My skill levels are pretty basic (avoid curves at all costs is my first principle) but it’s fun and I produce something solid and aesthetically pleasing that I can use and admire. So it’s very different from my work where all I produce is paper. But while the output is completely different the process has a lot of similarities.

 
When you make any furniture with wood, you start with rough sawn timber planks. The first thing you do with them is mill them – this means flattening and smoothing them and making sure they are square. Then you add more structure by cutting them to size. Then you assemble, glue up and, after months and months (OK, I’m slow) – Voila! You have a coffee table. It’s all about starting with something that lacks shape and adding more and more structure to turn it into something with much greater value than what you started with.

 
That’s how I sometimes feel about my work. It’s about adding structure to otherwise complex and unshaped situations – knowing where to draw lines, where to cut and where to join.

 

The most complex situations I find in the capital investment governance area are when there is an embedded governance framework that needs to be unravelled.
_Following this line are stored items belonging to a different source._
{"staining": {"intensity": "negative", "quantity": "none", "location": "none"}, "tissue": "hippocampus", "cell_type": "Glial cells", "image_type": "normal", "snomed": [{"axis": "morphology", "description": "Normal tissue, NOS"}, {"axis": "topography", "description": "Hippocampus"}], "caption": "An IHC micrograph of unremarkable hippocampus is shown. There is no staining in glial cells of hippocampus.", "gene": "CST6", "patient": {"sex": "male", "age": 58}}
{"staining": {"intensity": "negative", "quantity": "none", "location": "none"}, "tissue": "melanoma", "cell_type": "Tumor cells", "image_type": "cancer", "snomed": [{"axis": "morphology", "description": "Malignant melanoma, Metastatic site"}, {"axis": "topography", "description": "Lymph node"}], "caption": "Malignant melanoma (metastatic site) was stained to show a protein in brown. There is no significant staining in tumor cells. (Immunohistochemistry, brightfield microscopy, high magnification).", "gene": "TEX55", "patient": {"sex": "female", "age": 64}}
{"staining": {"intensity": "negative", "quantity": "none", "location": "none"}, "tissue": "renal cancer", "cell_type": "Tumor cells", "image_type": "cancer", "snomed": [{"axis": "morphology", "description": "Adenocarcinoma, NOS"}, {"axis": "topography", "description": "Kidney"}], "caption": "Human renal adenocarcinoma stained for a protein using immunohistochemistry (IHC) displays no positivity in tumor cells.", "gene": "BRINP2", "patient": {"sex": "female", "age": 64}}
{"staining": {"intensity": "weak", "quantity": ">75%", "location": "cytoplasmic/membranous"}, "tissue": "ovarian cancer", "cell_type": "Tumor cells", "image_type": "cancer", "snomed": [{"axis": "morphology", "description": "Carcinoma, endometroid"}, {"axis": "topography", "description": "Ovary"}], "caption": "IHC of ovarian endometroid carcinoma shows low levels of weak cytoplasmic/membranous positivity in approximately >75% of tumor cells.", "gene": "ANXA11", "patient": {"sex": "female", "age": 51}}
Often, these situations are so complex that they don’t exist on paper – nobody is quite sure how to draw them. This is always a bad sign with governance. If you can’t draw what it looks like, it probably isn’t a runner – just like a piece of furniture really. The trick is to make sure that every decision making layer has clear accountability. If it’s not possible to state this in one or two sentences for each committee/committee chair, then there is likely to be a problem. I usually find that the best place to start in these situations is with the committee chaired by the SRO/Project Executive/Project Owner. That’s because we know exactly what the accountability of the SRO is – they are accountable for the success of the program and therefore they must own and approve the program business case. The accountabilities of other committees can then be referenced against this. Just like a joint in woodworking, the interfaces between the various committees/roles and their terms of reference and responsibilities need to be clean and well defined. It’s when there are overlaps that problems occur (the problem is seldom governance gaps by the way – over governance is invariably the issue). If you find you’re getting buried in committees, drop me a line. Believe me; your governance problem won’t be unique.

 
In the meantime, as I sit here pondering governance, my workshop is being renovated (a small problem with termites who were doing their own woodworking) and soon I’ll be up and running. Governance frameworks and coffee tables – what’s not to like?